Can't they just convert a "true" input to backend to uppercase
Yep they should use a config file format like JSON or TOML or YAML or what have you, and then decode that into python objects. Using an actual programming language for config is dumb as hell IMO. (inb4 pissed off suckless fans)
The cherry on top is that they didn't even spell settings correctly.

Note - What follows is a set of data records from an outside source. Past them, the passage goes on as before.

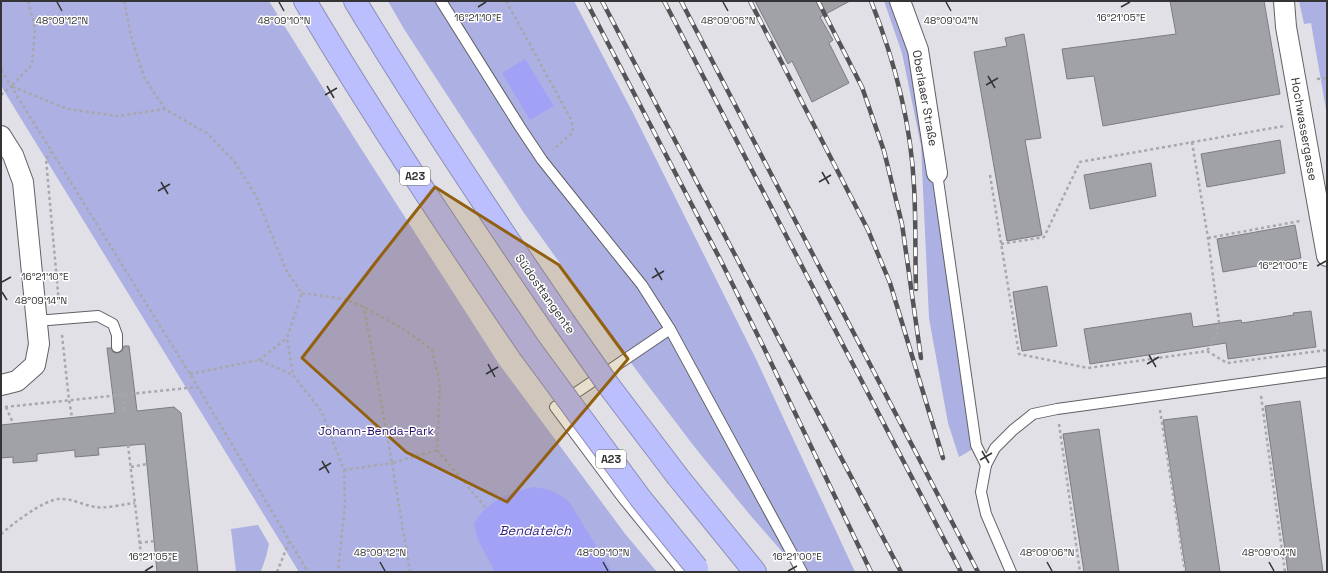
<svg xmlns="http://www.w3.org/2000/svg" width="1328" height="573" font-family="'Space Grotesk',sans-serif">
  <rect width="100%" height="100%" fill="#e0e0e6"/>
  <g fill="#adb0e2">
    <path d="M 1,1 L 269,1 L 353,136 L 499,364 L 626,535 L 657,572 L 299,572 L 1,86 Z"/>
    <path d="M 388,1 L 574,1 L 634,115 L 756,359 L 855,572 L 800,572 L 750,515 L 693,445 L 637,371 L 524,213 L 404,29 Z"/>
    <path d="M 884,1 L 895,1 L 912,50 L 933,168 L 973,449 L 959,457 L 948,423 L 929,318 L 921,146 L 902,53 Z"/>
    <path d="M 1299,1 L 1327,1 L 1327,115 L 1311,23 L 1304,24 Z"/>
    <path d="M 258,525 L 269,544 L 266,557 L 261,571 L 259,572 L 236,572 L 231,529 Z"/>
  </g>
  <g fill="#a1a2f5">
    <path d="M 525,59 L 554,106 L 530,120 L 502,73 Z"/>
    <path d="M 533,487 C 549,489 559,492 570,503 L 612,572 L 495,572 L 478,540 L 474,524 C 486,501 509,493 533,487 Z"/>
  </g>
  <g fill="#a1a2a7" stroke="#7c7c81">
    <path d="M 755,1 L 850,1 L 820,17 L 833,40 L 829,43 L 849,83 L 812,102 L 792,61 L 788,64 Z"/>
    <path d="M 1170,1 L 1264,1 L 1280,94 L 1103,126 L 1094,76 L 1067,79 L 1062,49 L 1176,34 Z"/>
    <path d="M 1024,34 L 1041,138 L 1025,140 L 1042,235 L 1007,241 L 974,52 L 1007,46 L 1005,38 Z"/>
    <path d="M 1280,140 L 1285,173 L 1207,187 L 1201,154 Z"/>
    <path d="M 1151,163 L 1156,196 L 1090,209 L 1084,175 Z"/>
    <path d="M 1295,225 L 1301,258 L 1223,272 L 1217,239 Z"/>
    <path d="M 1047,286 L 1057,346 L 1022,351 L 1013,292 Z"/>
    <path d="M 1311,311 L 1316,347 L 1228,359 L 1226,343 L 1090,364 L 1084,329 L 1191,313 L 1193,327 L 1241,320 L 1242,323 L 1294,315 L 1293,313 Z"/>
    <path d="M 124,346 L 129,346 L 137,411 L 174,407 L 181,413 L 198,572 L 157,572 L 145,444 L 98,448 L 99,455 L 75,457 L 75,450 L 37,454 L 37,461 L 13,463 L 13,457 L 1,458 L 1,425 L 115,413 L 107,348 L 111,348 L 113,352 L 117,353 L 122,351 Z"/>
    <path d="M 1300,401 L 1323,572 L 1288,572 L 1265,406 Z"/>
    <path d="M 1197,416 L 1220,572 L 1186,572 L 1163,420 Z"/>
    <path d="M 1099,429 L 1119,572 L 1084,572 L 1063,434 Z"/>
  </g>
  <g fill="none" stroke-linecap="round" stroke-linejoin="round">
    <g stroke="#606065" stroke-width="12">
      <g id="lane">
        <path d="M 441,1 L 520,127 L 542,160 L 642,285 L 670,329 L 802,572"/>
        <path d="M 937,173 L 976,445 L 986,465"/>
        <path d="M 36,321 L 98,316 L 113,324 L 117,335 L 117,347"/>
        <path d="M 670,329 L 555,407 L 622,497 L 683,572"/>
        <path d="M 1011,572 L 986,514 L 981,492 L 986,465 L 995,448 L 1013,430 L 1033,414 L 1057,409 L 1327,372"/>
      </g>
    </g>
    <g stroke="#606065" stroke-width="22">
      <g id="street">
        <path d="M 900,1 L 918,50 L 937,173"/>
        <path d="M 1284,1 L 1286,27 L 1327,256"/>
        <path d="M 1,136 L 13,155 L 23,182 L 39,344 L 35,365 L 17,381 L 1,385"/>
      </g>
    </g>
    <g stroke="#8c8eb7" stroke-width="24">
      <g id="highway">
        <path d="M 305,1 C 375,119 452,234 529,347"/>
        <path d="M 355,1 C 421,110 492,217 564,322"/>
        <path d="M 678,477 L 755,572"/>
      </g>
    </g>
    <g stroke="#a7a7ac" stroke-width="2.5" stroke-dasharray="3 3" stroke-linecap="butt">
      <path d="M 28,1 L 35,28 L 32,65 L 11,86 L 67,109 L 118,116 L 165,109 L 208,134 L 234,161 L 255,194 L 287,272 L 302,293 L 287,338 L 293,375"/>
      <path d="M 124,1 L 131,36 L 144,77 L 165,109"/>
      <path d="M 506,1 L 572,121 L 573,132 L 553,150"/>
      <path d="M 1,70 L 190,374 L 308,572"/>
      <path d="M 1317,79 L 1327,78"/>
      <path d="M 1,95 L 11,86"/>
      <path d="M 1192,142 L 1208,238 L 1219,322 L 1216,335 L 1207,351"/>
      <path d="M 52,151 L 46,159 L 59,304"/>
      <path d="M 990,175 L 1019,354 L 1088,368 L 1207,351 L 1227,363 L 1327,350"/>
      <path d="M 1208,238 L 1300,221"/>
      <path d="M 1001,244 L 1044,237 L 1080,162 L 1284,126"/>
      <path d="M 302,293 L 345,299 L 364,307 L 405,330 L 432,350 L 440,383 L 437,450 L 392,463 L 364,307"/>
      <path d="M 62,335 L 69,400 L 72,417"/>
      <path d="M 259,360 L 287,338"/>
      <path d="M 190,374 L 259,360 L 293,375 L 322,412 L 344,470 L 345,504 L 338,572"/>
      <path d="M 123,395 L 124,412"/>
      <path d="M 1261,396 L 1285,572"/>
      <path d="M 5,407 L 197,387"/>
      <path d="M 6,407 L 13,423"/>
      <path d="M 1160,410 L 1185,572"/>
      <path d="M 1059,424 L 1080,572"/>
      <path d="M 128,445 L 142,563"/>
      <path d="M 437,450 L 486,508"/>
      <path d="M 131,467 L 147,464"/>
      <path d="M 344,470 L 392,463 L 410,572"/>
      <path d="M 1,534 C 13,524 43,500 59,499 C 71,498 83,505 95,507 C 104,509 125,504 135,503"/>
      <path d="M 139,543 L 154,541"/>
      <path d="M 277,572 L 289,542"/>
    </g>
    <use href="#lane" stroke="#fff" stroke-width="10"/>
    <use href="#street" stroke="#fff" stroke-width="20"/>
    <use href="#highway" stroke="#bcbffd" stroke-width="22"/>
    <g stroke="#545456" stroke-width="4.5">
      <g id="rail">
        <path d="M 586,1 L 721,261 L 764,348 L 871,572"/>
        <path d="M 602,1 L 901,572"/>
        <path d="M 664,1 L 961,572"/>
        <path d="M 681,1 L 978,572"/>
        <path d="M 750,1 L 868,230 L 890,283 L 943,458"/>
        <path d="M 818,1 L 862,87 L 884,151 L 902,224 L 921,358"/>
        <path d="M 871,1 C 894,59 911,123 914,186 C 916,220 915,255 916,289"/>
      </g>
    </g>
    <use href="#rail" stroke="#fff" stroke-width="3" stroke-dasharray="9" stroke-linecap="butt"/>
    <g stroke="#8c8eb7" stroke-width="24" stroke-linecap="butt">
      <g id="highway-bridge">
        <path d="M 564,322 L 609,386 L 678,477"/>
        <path d="M 529,347 L 641,499 L 697,568"/>
      </g>
    </g>
    <use href="#highway-bridge" stroke="#bcbffd" stroke-width="22"/>
  </g>
  <path fill="#92600f" fill-opacity="0.2" stroke="#92600f" stroke-width="3" stroke-linejoin="round" d="M 435,187 L 559,265 L 628,359 L 507,502 L 406,452 L 302,358 L 379,258 Z"/>
  <path fill="none" stroke="#343436" stroke-width="1.5" d="M 57,2 L 62,11M 279,2 L 284,11M 723,2 L 728,11M 946,2 L 951,11M 478,7 L 486,2M 1121,7 L 1130,2M 988,76 L 995,88M 986,85 L 998,78M 327,86 L 334,98M 325,95 L 337,88M 822,172 L 829,184M 161,182 L 168,194M 819,182 L 831,175M 158,191 L 170,184M 1317,266 L 1326,261M 655,268 L 662,280M 652,278 L 664,271M 2,282 L 11,277M 2,292 L 7,300M 1149,355 L 1156,367M 488,364 L 495,377M 1147,364 L 1159,357M 486,374 L 498,367M 982,451 L 989,463M 980,460 L 992,453M 322,461 L 329,473M 319,470 L 331,463M 380,562 L 385,571M 603,562 L 608,571M 1047,562 L 1052,571M 1269,562 L 1274,571M 145,571 L 153,566M 788,571 L 797,566"/>
  <g text-anchor="middle" stroke-width="3" stroke-linejoin="round" paint-order="stroke">
    <g fill="#fff" stroke="#717172" stroke-width="1">
      <rect x="400" y="167" width="30" height="18" rx="3"/>
      <rect x="596" y="450" width="30" height="18" rx="3"/>
    </g>
    <g font-size="11" font-weight="bold" fill="#343436">
      <text x="415" y="180">A23</text>
      <text x="611" y="463">A23</text>
    </g>
    <g font-size="12" fill="#343436" stroke="#fff">
      <text transform="translate(925 98) rotate(80)" y="4">Oberlaaer Straße</text>
      <text transform="translate(1304 129) rotate(80)" y="4">Hochwassergasse</text>
      <text transform="translate(545 294) rotate(55)" y="4">Südosttangente</text>
    </g>
    <g font-size="12" fill="#271070" stroke="#fff">
      <text x="376" y="435">Johann-Benda-Park</text>
    </g>
    <g font-size="13" font-style="italic" fill="#332482" stroke="#fff">
      <text x="535" y="535">Bendateich</text>
    </g>
  </g>
  <g font-size="10" text-anchor="middle" fill="#343436" stroke="#fff" stroke-width="3" stroke-linejoin="round" paint-order="stroke">
    <text x="478" y="21">16°21'10"E</text>
    <text x="1121" y="21">16°21'05"E</text>
    <text x="62" y="24">48°09'12"N</text>
    <text x="728" y="24">48°09'06"N</text>
    <text x="951" y="24">48°09'04"N</text>
    <text x="284" y="24">48°09'10"N</text>
    <text x="1283" y="269">16°21'00"E</text>
    <text x="45" y="280">16°21'10"E</text>
    <text x="41" y="304">48°09'14"N</text>
    <text x="380" y="556">48°09'12"N</text>
    <text x="603" y="556">48°09'10"N</text>
    <text x="1047" y="556">48°09'06"N</text>
    <text x="1269" y="556">48°09'04"N</text>
    <text x="153" y="560">16°21'05"E</text>
    <text x="797" y="560">16°21'00"E</text>
  </g>
  <rect width="1328" height="573" fill="none" stroke="#343436" stroke-width="4"/>
</svg>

settiings is spelled differently on the backend
I swear, spelling mistakes are such an indicator for a codebase and the overall quality of the software team, and maybe the whole company. No attention paid to detail leaks out into other areas.
What happened to the good old 1
Backend: 1
Frontend: ¹
2
happened
I’ve always hated case sensitivity. I know that at an ASCII level “variable” != “Variable” but is there really a reason to have a distinction between them?
You are thinking it's easy because you only think of e == E, but I'll let you look up collation and accents and, you know, Unicode and let you think about it.
There is nothing trivial about case sensitivity, except in trivial cases.
You stated the reason yourself. Those are different values and matching in a case-insensitive manner is more work under the hood.
We do plenty of stuff for human consumption. Computers work for us, not the other way around. Insensitivity should be the default. It’s okay to give options. I’m not saying take that away.
✋ Case insensitive filesystem
👉 Case insensitive file sorting
Humans have to make it do the work. And that's how Mr; DROP TABLE makes his money.
Cap in the back, low-key up front. Got it.
Hear me out, what about using JSON to store the configuration in the Python backend?